Alors que les États-Unis redoublent d’efforts pour arracher un accord de paix entre la République démocratique du Congo (RDC) et le Rwanda d’ici la fin juin, comme le rapporte RFI, le climat entre Kinshasa et Kigali reste tendu. Ce n’est plus uniquement sur les champs de bataille que se joue cette rivalité : trois fronts majeurs ont émergé.
Le premier est diplomatique, marqué par des médiations officielles. Le second est économique, centré sur les enjeux miniers stratégiques. Et le troisième, plus discret mais décisif, concerne la voix de certains membres de la communauté Banyamulenge, qui se fait entendre sur la scène internationale en opposition à l’AFC/M23 et à Kigali.
Diplomatie : l’ombre américaine plane sur les négociations
Le 3 avril dernier, un épisode marquant s’est déroulé à Kinshasa. Une délégation issue de la communauté Banyamulenge a rencontré Massad Boulos, conseiller Afrique du président américain. Cette réunion, passée presque inaperçue dans les médias congolais, a donné le ton d’une nouvelle offensive diplomatique. Direction ensuite Washington, où Enock Ruberangabo Sebineza, ancien député et vice-ministre congolais, accompagné de Jean Scohier Muhamiriza et Joseph Nzeyimana, est reçu au département d’État américain.
Leur message est clair et sans équivoque : dénonciation des discriminations, rejet des attaques contre leur communauté, affirmation de leur citoyenneté congolaise. Mais surtout, une rupture nette : opposition frontale à Kigali. Selon eux, le Rwanda ne peut plus prétendre défendre les Banyamulenge. De même, ils dénoncent l’instrumentalisation de leur identité par l’AFC/M23, et appellent à renforcer les institutions de la RDC.
Après les États-Unis, c’est en Europe que la délégation poursuit son plaidoyer. Cette semaine, elle est reçue au Quai d’Orsay à Paris, puis au ministère belge des Affaires étrangères. Des échanges ont également lieu avec plusieurs députés européens à Bruxelles et Strasbourg.
Le discours reste le même : refus de la mainmise de Kigali, reconnaissance des droits des Banyamulenge en tant que Congolais, et rejet de toute forme de tutelle extérieure, y compris celle de groupes armés. Une prise de position qui vise à reconfigurer l’image de cette communauté, souvent présentée dans l’opinion publique congolaise comme liée à Kigali.
Parallèlement à la bataille diplomatique, Kinshasa avance ses pions sur le terrain économique, en particulier dans le secteur minier. Le gouvernement congolais cherche à diversifier ses partenariats dans les provinces de l’Est, longtemps sous influence indirecte du Rwanda via des circuits informels de contrebande de minerais.
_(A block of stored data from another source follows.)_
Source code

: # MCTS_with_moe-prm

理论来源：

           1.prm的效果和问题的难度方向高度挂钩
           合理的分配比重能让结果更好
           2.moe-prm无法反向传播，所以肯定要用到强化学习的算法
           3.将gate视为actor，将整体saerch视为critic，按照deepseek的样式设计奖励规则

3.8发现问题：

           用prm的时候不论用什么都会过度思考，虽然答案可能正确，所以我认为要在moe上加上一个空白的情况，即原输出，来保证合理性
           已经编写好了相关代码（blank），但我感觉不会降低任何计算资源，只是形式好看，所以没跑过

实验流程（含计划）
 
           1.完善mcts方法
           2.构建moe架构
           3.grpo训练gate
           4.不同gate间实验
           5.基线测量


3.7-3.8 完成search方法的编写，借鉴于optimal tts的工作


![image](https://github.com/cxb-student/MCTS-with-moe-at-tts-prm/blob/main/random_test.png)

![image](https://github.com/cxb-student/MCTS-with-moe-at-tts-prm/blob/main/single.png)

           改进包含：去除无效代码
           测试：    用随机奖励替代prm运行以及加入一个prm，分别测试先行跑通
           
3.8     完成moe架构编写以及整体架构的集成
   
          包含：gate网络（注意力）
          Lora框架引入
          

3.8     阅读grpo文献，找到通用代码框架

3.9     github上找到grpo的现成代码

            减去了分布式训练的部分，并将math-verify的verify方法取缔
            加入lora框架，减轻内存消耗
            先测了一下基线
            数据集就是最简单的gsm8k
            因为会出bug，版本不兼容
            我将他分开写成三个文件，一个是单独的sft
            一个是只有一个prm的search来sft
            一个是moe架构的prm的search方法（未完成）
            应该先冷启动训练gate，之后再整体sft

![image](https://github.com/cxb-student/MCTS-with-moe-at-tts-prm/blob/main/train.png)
Des accords stratégiques avec la Chine, la Turquie, les Émirats et des entreprises américaines sont en négociation. L’objectif : court-circuiter les réseaux miniers soupçonnés de financer le M23 et priver Kigali de ses relais économiques dans les zones frontalières.
Mais cette nouvelle dynamique ne fait pas l’unanimité. Mercredi dernier, plusieurs associations de la diaspora Banyamulenge en Europe (Royaume-Uni, France, Norvège, Danemark, Suède et Belgique) ont publié une lettre ouverte cinglante. Dans ce texte, elles désavouent Sebineza, Muhamiriza et Nzeyimana, qu’elles accusent de parler sans mandat au nom de la communauté.
Selon elles, cette démarche n’est qu’une « campagne de désinformation » destinée à minimiser la réalité dramatique vécue par les Banyamulenge dans l’Est de la RDC. Ces associations appellent l’Union européenne à ne pas leur accorder de tribune et maintiennent leur soutien à des approches plus radicales, voire à des alliances avec l’AFC/M23.
Une guerre d’influence bien loin d’être terminée
Ce nouveau bras de fer, bien que silencieux, s’annonce déterminant pour l’avenir du processus de paix dans la région. Derrière les discours officiels et les réunions à huis clos, les rivalités s’aiguisent. À Kinshasa, on voit dans cette fracture au sein des Banyamulenge une opportunité de désolidariser une partie de cette communauté du narratif rwandais. À Kigali, c’est une mise en cause directe de sa légitimité régionale.
Pendant ce temps, les États-Unis tentent, tant bien que mal, d’amener les deux pays à la table des négociations. Mais la paix ne se joue pas qu’entre chefs d’État, elle se gagne aussi dans les esprits, les récits et les représentations.